Podany fragment:
#####

Poza tymi kwestiami dotyczącymi "telepolityki" na poziomie europejskimi minister przedstawił ogólnie znane branży informacje na temat rozwoju polskiego rynku telekomunikacyjnego. Odniósł się także do sprawy zawieszonej aukcji na częstotliwości radiowe z zakresu 800 MHz i 2600 MHz.

– W toku wielu dyskusji usłyszałem wiele argumentów na temat różnych możliwych rozwiązań, jeżeli chodzi o optymalne wykorzystanie tych zasobów. Po części na poziomie dużych ogólników, po części sprzecznych ze sobą. Dlatego poprosiłem o zebranie możliwych scenariuszy i szczegółowe przeanalizowanie ich wad i zalet. Musimy wypośrodkować cele i możliwości. Nie zarekomendujemy rozwiązania, które teoretycznie jest najlepsze z możliwych, ale wymaga środków, których na rynku nie ma. Tak samo, jak rozwiązania, które znacznie opóźnia start nowych sieci, tym samym nie przyczyniając się do realizacji założeń Agendy Cyfrowej – wyjaśniał minister Rafał Trzaskowski. – Analiza jest na ukończeniu i zostanie opublikowana w przyszłym tygodniu. Ostateczną decyzją w sprawie kształtu aukcji podejmie oczywiście niezależny regulator rynku telekomunikacyjnego.

#####

Treść zadania 1: Czy możesz ująć wszystkie rekordy zamieszczone poniżej w numerowaną listę, pomijając puste wiersze? Obrazy zostaw poza odpowiedzią.
Fragment i rekordy nie mają ze sobą żadnego związku.

Dostarczone dane:
#####

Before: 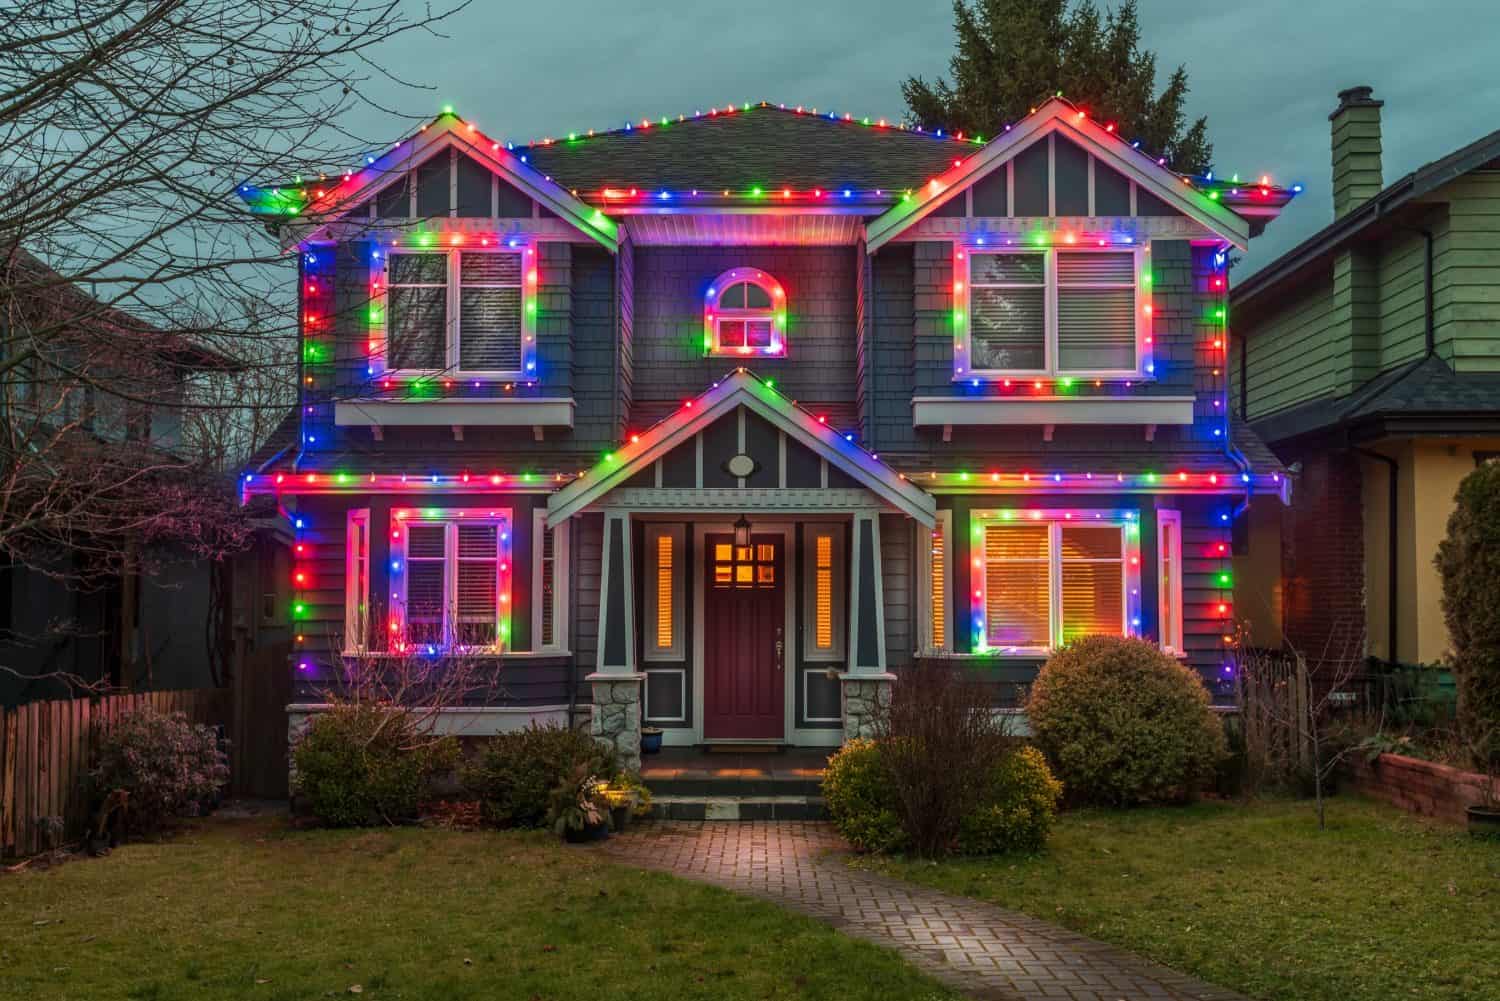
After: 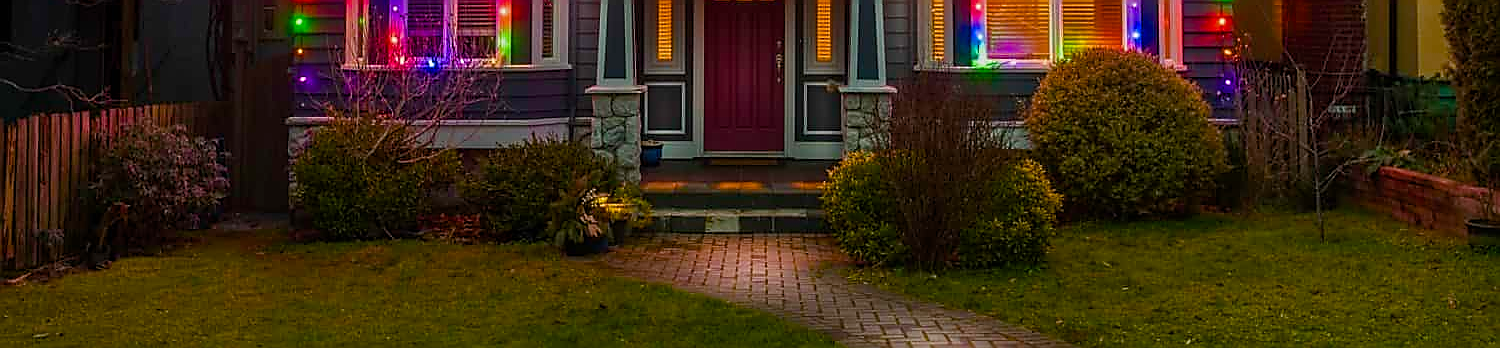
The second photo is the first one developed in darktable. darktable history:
crop and rotate: top 58.649%, bottom 6.575%
color balance rgb: linear chroma grading › global chroma 15.028%, perceptual saturation grading › global saturation 20%, perceptual saturation grading › highlights -25.467%, perceptual saturation grading › shadows 24.188%, global vibrance 20%
exposure: exposure -0.416 EV, compensate highlight preservation false
sharpen: radius 1.368, amount 1.263, threshold 0.701
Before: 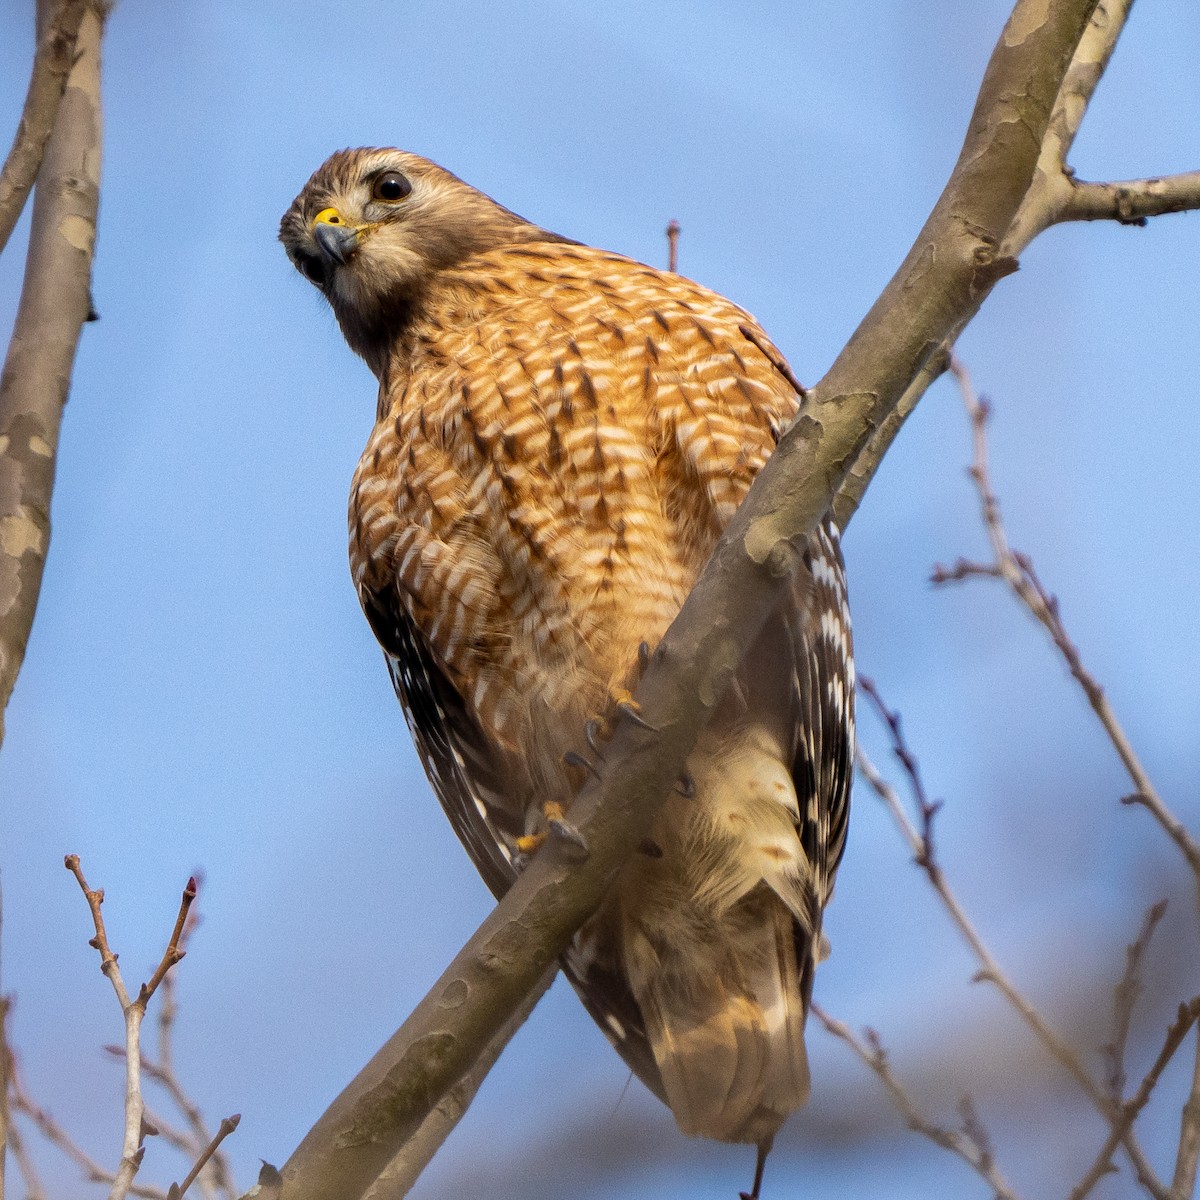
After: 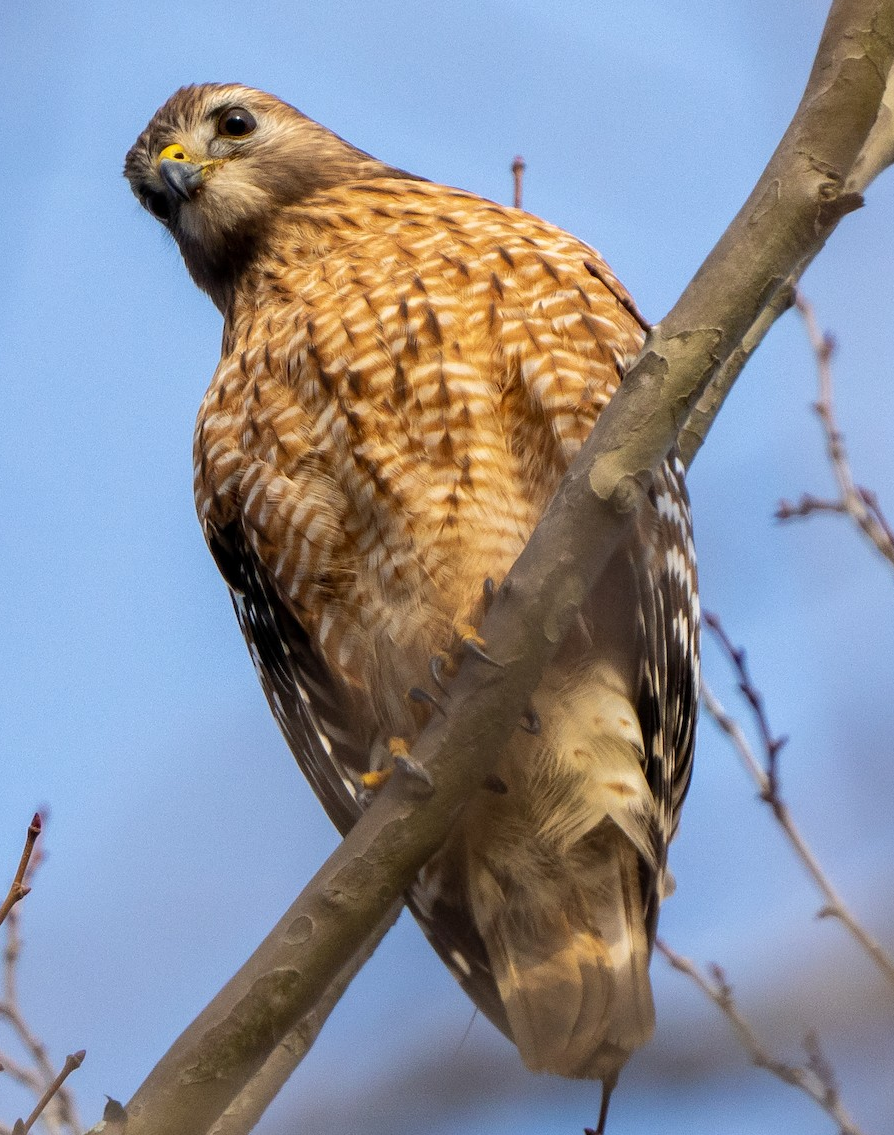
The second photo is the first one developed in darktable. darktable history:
crop and rotate: left 12.938%, top 5.361%, right 12.537%
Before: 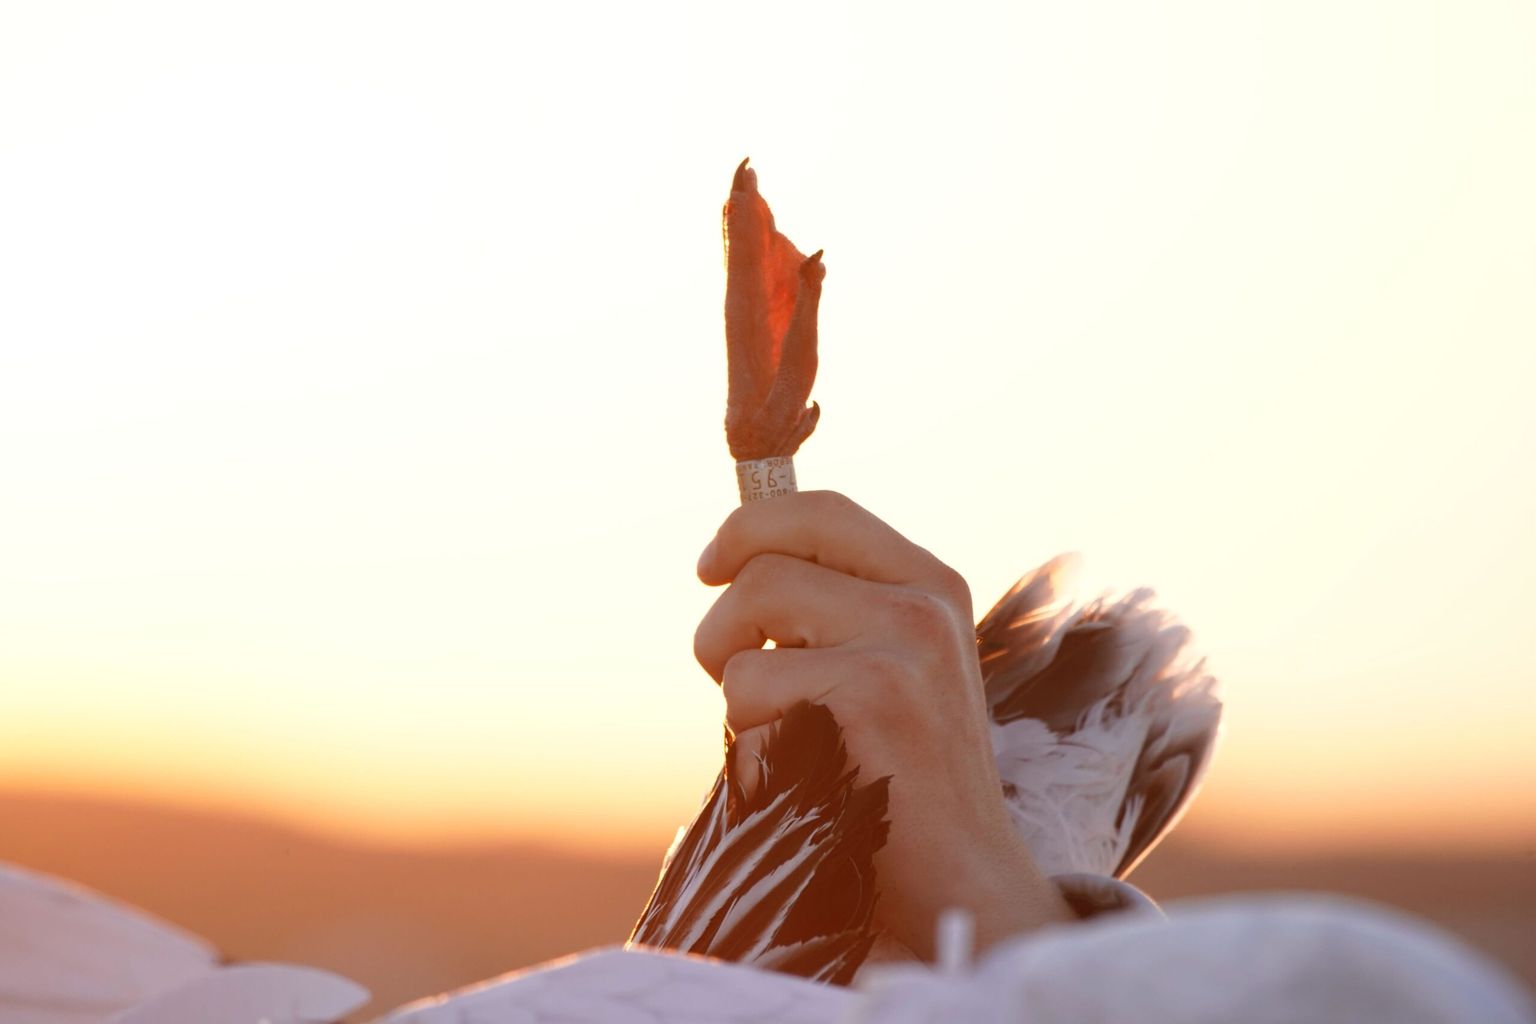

#####

Treść zadania 2: Czy możesz powtórzyć dosłownie z fragmentu wszystko od „Poza tymi kwestiami” w dół aż po „i 2600 MHz.”?

Pełna odpowiedź 1:
1. Before: 
2. After: 
3. The second photo is the first one developed in darktable. darktable history:
4. crop and rotate: top 58.649%, bottom 6.575%
5. color balance rgb: linear chroma grading › global chroma 15.028%, perceptual saturation grading › global saturation 20%, perceptual saturation grading › highlights -25.467%, perceptual saturation grading › shadows 24.188%, global vibrance 20%
6. exposure: exposure -0.416 EV, compensate highlight preservation false
7. sharpen: radius 1.368, amount 1.263, threshold 0.701
8. Before: 
9. After: 
10. The second photo is the first one developed in darktable. darktable history:
11. crop and rotate: left 12.938%, top 5.361%, right 12.537%
12. Before: 

Pełna odpowiedź 2:
Poza tymi kwestiami dotyczącymi "telepolityki" na poziomie europejskimi minister przedstawił ogólnie znane branży informacje na temat rozwoju polskiego rynku telekomunikacyjnego. Odniósł się także do sprawy zawieszonej aukcji na częstotliwości radiowe z zakresu 800 MHz i 2600 MHz.